*Task goal*. The records that follow are to be repeated exactly, with no pictures carried over.

(Electronic design files)
+--

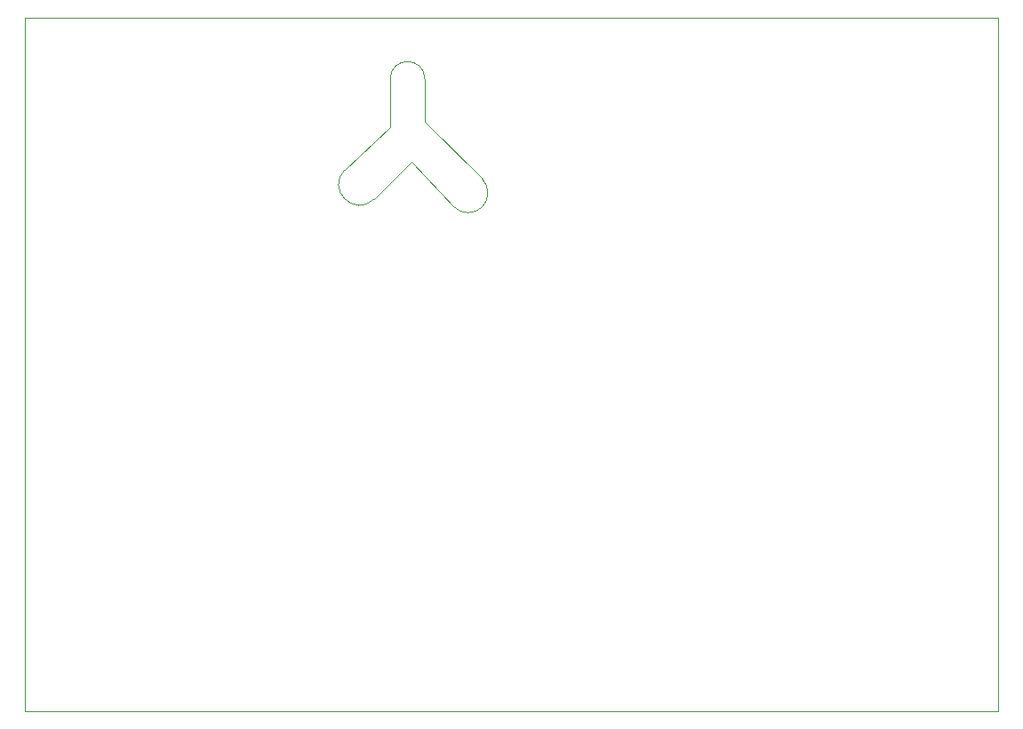
<source format=gbr>
%TF.GenerationSoftware,KiCad,Pcbnew,(6.0.1)*%
%TF.CreationDate,2022-02-14T12:04:18-05:00*%
%TF.ProjectId,pacman,7061636d-616e-42e6-9b69-6361645f7063,rev?*%
%TF.SameCoordinates,Original*%
%TF.FileFunction,Profile,NP*%
%FSLAX46Y46*%
G04 Gerber Fmt 4.6, Leading zero omitted, Abs format (unit mm)*
G04 Created by KiCad (PCBNEW (6.0.1)) date 2022-02-14 12:04:18*
%MOMM*%
%LPD*%
G01*
G04 APERTURE LIST*
%TA.AperFunction,Profile*%
%ADD10C,0.100000*%
%TD*%
G04 APERTURE END LIST*
D10*
X144399000Y-66668000D02*
X147955000Y-63112000D01*
X152019001Y-67429999D02*
G75*
G03*
X154685999Y-64763001I1333499J1333499D01*
G01*
X154685999Y-64763001D02*
X149225000Y-59302000D01*
X141605000Y-63874000D02*
G75*
G03*
X144399000Y-66668000I1397000J-1397000D01*
G01*
X152019000Y-67430000D02*
X147955000Y-63112000D01*
X203835000Y-49403000D02*
X111125000Y-49403000D01*
X203835000Y-115443000D02*
X203835000Y-49403000D01*
X149225000Y-55238000D02*
G75*
G03*
X145923000Y-55238000I-1651000J0D01*
G01*
X149225000Y-59302000D02*
X149225000Y-55238000D01*
X111125000Y-49403000D02*
X111125000Y-115443000D01*
X141605000Y-63874000D02*
X145923000Y-59810000D01*
X145923000Y-55238000D02*
X145923000Y-59810000D01*
X111125000Y-115443000D02*
X203835000Y-115443000D01*
M02*

</source>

+--

*Answer box*.
<source format=gbr>
%TF.GenerationSoftware,KiCad,Pcbnew,(6.0.1)*%
%TF.CreationDate,2022-02-14T12:04:18-05:00*%
%TF.ProjectId,pacman,7061636d-616e-42e6-9b69-6361645f7063,rev?*%
%TF.SameCoordinates,Original*%
%TF.FileFunction,Profile,NP*%
%FSLAX46Y46*%
G04 Gerber Fmt 4.6, Leading zero omitted, Abs format (unit mm)*
G04 Created by KiCad (PCBNEW (6.0.1)) date 2022-02-14 12:04:18*
%MOMM*%
%LPD*%
G01*
G04 APERTURE LIST*
%TA.AperFunction,Profile*%
%ADD10C,0.100000*%
%TD*%
G04 APERTURE END LIST*
D10*
X144399000Y-66668000D02*
X147955000Y-63112000D01*
X152019001Y-67429999D02*
G75*
G03*
X154685999Y-64763001I1333499J1333499D01*
G01*
X154685999Y-64763001D02*
X149225000Y-59302000D01*
X141605000Y-63874000D02*
G75*
G03*
X144399000Y-66668000I1397000J-1397000D01*
G01*
X152019000Y-67430000D02*
X147955000Y-63112000D01*
X203835000Y-49403000D02*
X111125000Y-49403000D01*
X203835000Y-115443000D02*
X203835000Y-49403000D01*
X149225000Y-55238000D02*
G75*
G03*
X145923000Y-55238000I-1651000J0D01*
G01*
X149225000Y-59302000D02*
X149225000Y-55238000D01*
X111125000Y-49403000D02*
X111125000Y-115443000D01*
X141605000Y-63874000D02*
X145923000Y-59810000D01*
X145923000Y-55238000D02*
X145923000Y-59810000D01*
X111125000Y-115443000D02*
X203835000Y-115443000D01*
M02*

</source>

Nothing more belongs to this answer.